I put the wait switch like this:
runnas /user:domain\clientadm "MsiExec.exe /i \\Appserv\StandardApps\Acdsee\Acdess.msi /quiet" /password:silentadm /tok:Test.tok /wait /allowargs
the msi reports in event viewer, says Product Acdsee - installation operation completed succesfully.... the %ERRORLEVEL% gives a 0
...and still no Acdess has been installed....
|
Shawn
|
| (KiX Supporter) |
| 2006-05-29 05:29 PM |
|
|
|
Re: Executing batch files on remote client
|
What happens if you mangle the path to the msi - does it report a failure ?
|
Shawn
|
| (KiX Supporter) |
| 2006-05-29 05:30 PM |
|
|
|
Re: Executing batch files on remote client
|
I would try the old %comspec% /c in front of the msiexe.exe too.
| JazzM |
| (Getting the hang of it) |
| 2006-05-29 05:41 PM |
|
Re: Executing batch files on remote client
|
path to the msi ... %comspec% /c in front of the msiexe.exe ... all the same ... just wont working...

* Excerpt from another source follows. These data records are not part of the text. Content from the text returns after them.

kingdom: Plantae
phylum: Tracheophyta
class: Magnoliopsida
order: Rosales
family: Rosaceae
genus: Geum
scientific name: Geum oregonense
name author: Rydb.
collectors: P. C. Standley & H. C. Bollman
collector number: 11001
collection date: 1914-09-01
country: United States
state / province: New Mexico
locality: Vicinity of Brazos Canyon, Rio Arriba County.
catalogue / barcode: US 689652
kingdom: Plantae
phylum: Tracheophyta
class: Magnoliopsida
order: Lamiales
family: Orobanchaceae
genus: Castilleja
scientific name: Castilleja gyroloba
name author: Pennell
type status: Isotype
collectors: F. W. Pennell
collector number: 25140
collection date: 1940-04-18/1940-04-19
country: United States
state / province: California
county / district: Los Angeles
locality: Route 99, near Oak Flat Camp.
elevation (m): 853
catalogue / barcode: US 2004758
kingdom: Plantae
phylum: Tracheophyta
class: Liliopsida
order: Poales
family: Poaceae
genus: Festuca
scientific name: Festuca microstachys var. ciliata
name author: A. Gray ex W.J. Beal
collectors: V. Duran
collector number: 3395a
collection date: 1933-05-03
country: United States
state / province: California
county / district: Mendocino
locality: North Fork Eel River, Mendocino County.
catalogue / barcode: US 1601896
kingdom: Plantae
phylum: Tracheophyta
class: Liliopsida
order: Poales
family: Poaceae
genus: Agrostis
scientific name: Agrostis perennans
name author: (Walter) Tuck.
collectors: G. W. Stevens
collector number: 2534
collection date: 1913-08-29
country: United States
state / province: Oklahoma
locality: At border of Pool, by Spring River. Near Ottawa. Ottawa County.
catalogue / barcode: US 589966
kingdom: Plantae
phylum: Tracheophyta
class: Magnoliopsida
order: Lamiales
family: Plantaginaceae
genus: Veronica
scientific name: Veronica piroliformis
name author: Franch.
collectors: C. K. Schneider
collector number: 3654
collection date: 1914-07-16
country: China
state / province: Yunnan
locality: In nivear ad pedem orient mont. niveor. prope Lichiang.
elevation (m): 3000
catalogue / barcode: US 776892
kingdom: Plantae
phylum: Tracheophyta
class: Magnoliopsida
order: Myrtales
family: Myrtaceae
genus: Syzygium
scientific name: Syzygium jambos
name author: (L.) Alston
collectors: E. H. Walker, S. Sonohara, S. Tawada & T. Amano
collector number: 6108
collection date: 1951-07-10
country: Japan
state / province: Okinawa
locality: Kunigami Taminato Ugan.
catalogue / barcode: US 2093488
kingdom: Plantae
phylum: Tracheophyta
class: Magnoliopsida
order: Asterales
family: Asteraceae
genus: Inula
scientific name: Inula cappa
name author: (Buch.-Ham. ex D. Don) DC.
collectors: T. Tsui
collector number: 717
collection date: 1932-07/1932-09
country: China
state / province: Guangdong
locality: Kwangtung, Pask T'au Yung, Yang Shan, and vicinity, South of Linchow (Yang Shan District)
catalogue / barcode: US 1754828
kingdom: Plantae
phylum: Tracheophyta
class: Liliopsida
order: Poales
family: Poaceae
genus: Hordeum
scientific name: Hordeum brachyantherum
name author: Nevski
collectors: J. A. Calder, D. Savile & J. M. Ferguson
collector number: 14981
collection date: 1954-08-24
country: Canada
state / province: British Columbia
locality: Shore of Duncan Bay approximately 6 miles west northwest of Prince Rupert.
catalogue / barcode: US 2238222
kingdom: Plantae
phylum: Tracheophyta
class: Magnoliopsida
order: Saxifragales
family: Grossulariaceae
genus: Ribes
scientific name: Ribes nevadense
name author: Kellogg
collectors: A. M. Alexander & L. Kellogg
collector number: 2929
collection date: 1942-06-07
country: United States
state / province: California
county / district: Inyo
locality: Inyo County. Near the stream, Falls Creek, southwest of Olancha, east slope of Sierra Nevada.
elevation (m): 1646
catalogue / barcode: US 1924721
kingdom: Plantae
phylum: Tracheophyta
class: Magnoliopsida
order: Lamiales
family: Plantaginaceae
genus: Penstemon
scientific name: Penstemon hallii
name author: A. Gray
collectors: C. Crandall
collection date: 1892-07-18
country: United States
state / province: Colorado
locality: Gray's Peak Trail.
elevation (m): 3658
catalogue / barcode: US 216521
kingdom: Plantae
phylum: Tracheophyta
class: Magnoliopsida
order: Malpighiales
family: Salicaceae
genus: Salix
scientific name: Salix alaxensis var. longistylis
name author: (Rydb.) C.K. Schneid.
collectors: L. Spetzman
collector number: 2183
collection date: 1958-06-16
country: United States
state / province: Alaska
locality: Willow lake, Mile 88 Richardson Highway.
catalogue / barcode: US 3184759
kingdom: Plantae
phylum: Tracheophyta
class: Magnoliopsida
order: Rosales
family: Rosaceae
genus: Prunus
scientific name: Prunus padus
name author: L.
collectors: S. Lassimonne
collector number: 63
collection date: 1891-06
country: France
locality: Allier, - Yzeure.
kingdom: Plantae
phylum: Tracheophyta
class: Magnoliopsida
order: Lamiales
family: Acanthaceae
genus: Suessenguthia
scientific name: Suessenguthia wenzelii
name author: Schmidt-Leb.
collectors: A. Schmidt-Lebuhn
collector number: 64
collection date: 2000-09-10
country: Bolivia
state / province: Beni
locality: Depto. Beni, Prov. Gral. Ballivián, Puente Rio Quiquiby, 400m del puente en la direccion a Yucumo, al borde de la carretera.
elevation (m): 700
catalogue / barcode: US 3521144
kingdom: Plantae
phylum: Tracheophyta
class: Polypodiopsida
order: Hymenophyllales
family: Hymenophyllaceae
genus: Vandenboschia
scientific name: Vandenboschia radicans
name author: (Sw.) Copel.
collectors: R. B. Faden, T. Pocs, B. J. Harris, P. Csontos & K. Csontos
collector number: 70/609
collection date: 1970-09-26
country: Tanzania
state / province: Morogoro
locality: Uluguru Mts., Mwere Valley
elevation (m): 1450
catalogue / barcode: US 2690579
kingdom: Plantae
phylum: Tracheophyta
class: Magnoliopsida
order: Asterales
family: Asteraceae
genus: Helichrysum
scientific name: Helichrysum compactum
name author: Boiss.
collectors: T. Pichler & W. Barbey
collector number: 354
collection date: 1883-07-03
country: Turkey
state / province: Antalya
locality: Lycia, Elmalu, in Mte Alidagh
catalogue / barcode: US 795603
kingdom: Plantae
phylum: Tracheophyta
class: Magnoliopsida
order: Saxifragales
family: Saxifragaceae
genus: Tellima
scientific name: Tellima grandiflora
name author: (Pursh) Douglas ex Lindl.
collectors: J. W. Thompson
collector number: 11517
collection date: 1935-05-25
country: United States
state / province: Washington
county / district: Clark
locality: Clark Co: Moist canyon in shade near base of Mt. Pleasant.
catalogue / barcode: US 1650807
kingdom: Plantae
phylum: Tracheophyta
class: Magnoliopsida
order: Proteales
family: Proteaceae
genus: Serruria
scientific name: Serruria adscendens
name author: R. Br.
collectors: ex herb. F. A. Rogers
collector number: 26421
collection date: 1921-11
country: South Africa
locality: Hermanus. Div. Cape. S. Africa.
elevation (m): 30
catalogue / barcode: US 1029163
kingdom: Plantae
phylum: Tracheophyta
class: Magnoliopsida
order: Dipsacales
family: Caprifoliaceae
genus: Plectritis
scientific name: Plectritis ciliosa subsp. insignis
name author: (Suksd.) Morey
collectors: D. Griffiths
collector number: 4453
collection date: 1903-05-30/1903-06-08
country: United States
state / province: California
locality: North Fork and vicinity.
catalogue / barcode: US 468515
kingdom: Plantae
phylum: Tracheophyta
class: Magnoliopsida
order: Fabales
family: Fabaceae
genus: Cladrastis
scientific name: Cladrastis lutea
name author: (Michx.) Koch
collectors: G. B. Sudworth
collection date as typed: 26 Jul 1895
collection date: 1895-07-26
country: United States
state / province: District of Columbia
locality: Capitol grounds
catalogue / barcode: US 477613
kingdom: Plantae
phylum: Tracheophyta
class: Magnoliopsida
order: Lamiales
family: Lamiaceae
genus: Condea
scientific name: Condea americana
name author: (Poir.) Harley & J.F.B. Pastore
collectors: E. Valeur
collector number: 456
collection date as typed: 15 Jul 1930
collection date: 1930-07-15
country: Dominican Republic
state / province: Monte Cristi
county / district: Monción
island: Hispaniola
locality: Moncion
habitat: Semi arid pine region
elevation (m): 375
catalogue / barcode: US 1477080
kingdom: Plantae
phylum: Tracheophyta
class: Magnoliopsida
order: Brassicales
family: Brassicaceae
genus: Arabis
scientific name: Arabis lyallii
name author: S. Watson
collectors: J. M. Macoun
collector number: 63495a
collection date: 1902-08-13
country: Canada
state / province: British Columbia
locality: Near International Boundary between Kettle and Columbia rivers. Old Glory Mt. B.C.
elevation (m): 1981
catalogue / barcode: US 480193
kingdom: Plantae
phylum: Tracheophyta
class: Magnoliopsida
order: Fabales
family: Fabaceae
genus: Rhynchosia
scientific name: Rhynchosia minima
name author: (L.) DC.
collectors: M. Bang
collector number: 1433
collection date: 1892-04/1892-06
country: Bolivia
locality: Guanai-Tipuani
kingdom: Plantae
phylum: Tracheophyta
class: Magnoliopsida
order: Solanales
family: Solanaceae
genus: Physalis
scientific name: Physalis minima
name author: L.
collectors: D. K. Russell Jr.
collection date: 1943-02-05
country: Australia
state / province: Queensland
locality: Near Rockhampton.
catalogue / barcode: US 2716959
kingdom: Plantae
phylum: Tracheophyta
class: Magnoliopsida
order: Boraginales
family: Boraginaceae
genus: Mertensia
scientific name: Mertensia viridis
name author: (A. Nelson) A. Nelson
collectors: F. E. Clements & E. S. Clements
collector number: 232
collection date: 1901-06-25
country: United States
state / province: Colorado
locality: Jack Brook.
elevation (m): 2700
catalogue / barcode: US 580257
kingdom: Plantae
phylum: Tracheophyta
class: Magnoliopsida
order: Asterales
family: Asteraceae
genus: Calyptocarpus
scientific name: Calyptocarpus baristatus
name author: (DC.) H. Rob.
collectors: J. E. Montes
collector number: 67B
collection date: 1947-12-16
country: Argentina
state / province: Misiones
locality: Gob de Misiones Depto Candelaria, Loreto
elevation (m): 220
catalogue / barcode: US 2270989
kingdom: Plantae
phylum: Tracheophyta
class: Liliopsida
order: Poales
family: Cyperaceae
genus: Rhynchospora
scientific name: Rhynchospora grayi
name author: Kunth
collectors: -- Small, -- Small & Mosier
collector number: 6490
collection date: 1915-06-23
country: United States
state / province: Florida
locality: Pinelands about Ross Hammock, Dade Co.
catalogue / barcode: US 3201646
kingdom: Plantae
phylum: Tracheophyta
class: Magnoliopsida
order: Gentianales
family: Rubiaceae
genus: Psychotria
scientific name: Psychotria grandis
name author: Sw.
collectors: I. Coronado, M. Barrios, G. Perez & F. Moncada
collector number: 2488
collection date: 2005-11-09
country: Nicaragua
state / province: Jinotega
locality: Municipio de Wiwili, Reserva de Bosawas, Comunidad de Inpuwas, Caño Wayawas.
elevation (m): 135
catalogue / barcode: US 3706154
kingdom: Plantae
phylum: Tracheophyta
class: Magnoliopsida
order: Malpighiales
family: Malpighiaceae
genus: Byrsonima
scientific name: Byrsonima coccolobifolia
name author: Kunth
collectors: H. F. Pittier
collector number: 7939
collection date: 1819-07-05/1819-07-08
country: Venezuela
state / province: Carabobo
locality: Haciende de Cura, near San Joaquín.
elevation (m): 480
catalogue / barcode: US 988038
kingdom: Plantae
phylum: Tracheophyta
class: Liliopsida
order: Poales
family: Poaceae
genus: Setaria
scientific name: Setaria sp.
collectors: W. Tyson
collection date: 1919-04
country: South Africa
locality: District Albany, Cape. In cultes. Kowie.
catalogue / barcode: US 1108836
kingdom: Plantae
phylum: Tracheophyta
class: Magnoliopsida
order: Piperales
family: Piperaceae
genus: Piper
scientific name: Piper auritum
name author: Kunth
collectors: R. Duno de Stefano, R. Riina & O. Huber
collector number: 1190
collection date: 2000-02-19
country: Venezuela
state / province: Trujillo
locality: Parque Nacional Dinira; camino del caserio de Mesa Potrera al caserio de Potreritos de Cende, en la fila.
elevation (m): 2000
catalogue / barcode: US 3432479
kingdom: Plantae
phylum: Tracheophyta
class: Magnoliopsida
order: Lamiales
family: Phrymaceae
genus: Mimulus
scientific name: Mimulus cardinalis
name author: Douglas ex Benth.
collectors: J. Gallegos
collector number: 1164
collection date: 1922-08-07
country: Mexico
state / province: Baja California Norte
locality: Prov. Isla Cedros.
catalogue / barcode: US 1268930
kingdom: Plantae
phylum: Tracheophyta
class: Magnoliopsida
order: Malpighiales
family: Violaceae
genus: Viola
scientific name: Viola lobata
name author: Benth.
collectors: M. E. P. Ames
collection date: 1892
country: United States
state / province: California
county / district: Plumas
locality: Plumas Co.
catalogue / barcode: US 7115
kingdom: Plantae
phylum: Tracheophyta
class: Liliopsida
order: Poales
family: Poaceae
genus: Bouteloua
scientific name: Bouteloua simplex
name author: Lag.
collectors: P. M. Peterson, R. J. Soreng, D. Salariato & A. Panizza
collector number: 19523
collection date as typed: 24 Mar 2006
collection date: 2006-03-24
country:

runnas /user:domain\clientadm "%comspec% /c c:\winnt\system32\MsiExec.exe /i \\Appserv\StandardApps\Acdsee\Acdess.msi /quiet" /password:silentadm /tok:Test.tok /wait /allowargs
|
Shawn
|
| (KiX Supporter) |
| 2006-05-29 06:26 PM |
|
|
|
Re: Executing batch files on remote client
|
Take this off:
/tok:Test.tok
| JazzM |
| (Getting the hang of it) |
| 2006-05-30 11:45 AM |
|
Re: Executing batch files on remote client
|
nop... none of this works .... jazz will give this up for now ...
not much fun out of this ...
|
NTDOC
|
| (KiX Master) |
| 2006-05-30 09:30 PM |
|
|
|
Re: Executing batch files on remote client
|
Quote:
not much fun out of this ...
ROFLMAO
Yes, scripting can be both FUN and FRUSTRATING at the same time.